MD: I was instrumental in getting modern feature-rich bike-optimized trail going in Franklin County, and have done quite a bit of work building feature-rich bike optimized trail in Blacksburg. Pre-Pandemic(and pre collapse of Cyclocross) I also ran a few regional cyclocross races in Franklin County and promoted, announced and officiated the first ever VA state DH, Enduro and short track XC championships The last bike project I am likely to be involved with in this area is another phase of bike optimized feature rich trail in Blacksburg this spring.

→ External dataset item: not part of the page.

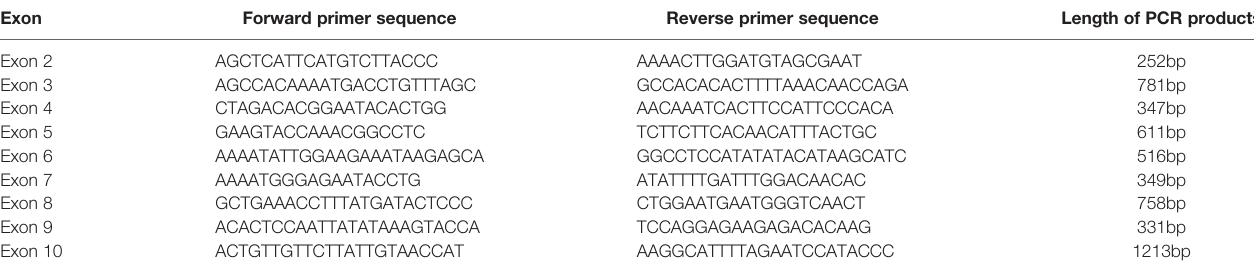
TABLE 1 | Primers used in the PCR ampli fi cation for GHR gene. Exon Forward primer sequence Reverse primer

OOT: If you were forced for a month to ride your bike full time through a different era in history, what era would it be, where would you be riding, and what month/season would it be?
MD: I would love to be at Vincent Vincete of America’s first Reseda to the Sea- the first real “MTB” race in SoCal, promoted by a psychedelically altered roadkill eating ex-Olympic road racer and a crucial cauldron where the BMX world met the road racing world, and the “industry” of mountain bike product development was born. From the top of Topanga Canyon to the sleepy village of Reseda, this mass-start point to point downhill race is where the garage innovators of BMX met the garage innovators in road bike racing frame building, and key staff from brands like Mongoose, Shimano and Tioga to truly give birth to the mountain bike industry. The best riders in BMX and Road racing went head to head far outside their comfort zones to create a new sport. Without VVA and those early SoCal races, the history of the MTB industry would be entirely different, and the people who influenced me so much as a kid and young adult, I likely would have never met.
Mountainbiking is still an incredibly young sport. We are lucky that those who were instrumental in pushing it out of the crib are still just a phone call away- far too often people try to re-invent bike racing, instead of analyzing the past and moving forward constructively, with respect and understanding of what has come before. Recent de-evolutinary trends, like “gravel racing” make me cringe, as they disrespect the hard work of our elders, who gave everything to make MTB racing it’s own unique and vibrant sport.

OOT: Who are a few folks in the bike industry whose work and/or energy excites you these days?
MD: Neko Mullaly, Sean Leader, Frank Wadelton, Dave and Terry Berger, Josh Ogle, Chris Bishop, Nic Crumpton.


OOT: What’s your go-to, after work ride? Weekend ride? One of your go-to snacks while riding?
MD: If I’m “working” it usually means I am in the woods building trails- so my favorite after work rides are test runs on that day’s freshly built trail. Within 4.5 hours of Roanoke, GNCC at Ride Kanuga is my happy place. Anywhere with good land management and professionally built and maintained MTB trail makes me happy though. We’ve come so far as a sport over the last 30 years! As for snacks, it’s hard to beat the energy density of those Justin’s almond butter packets!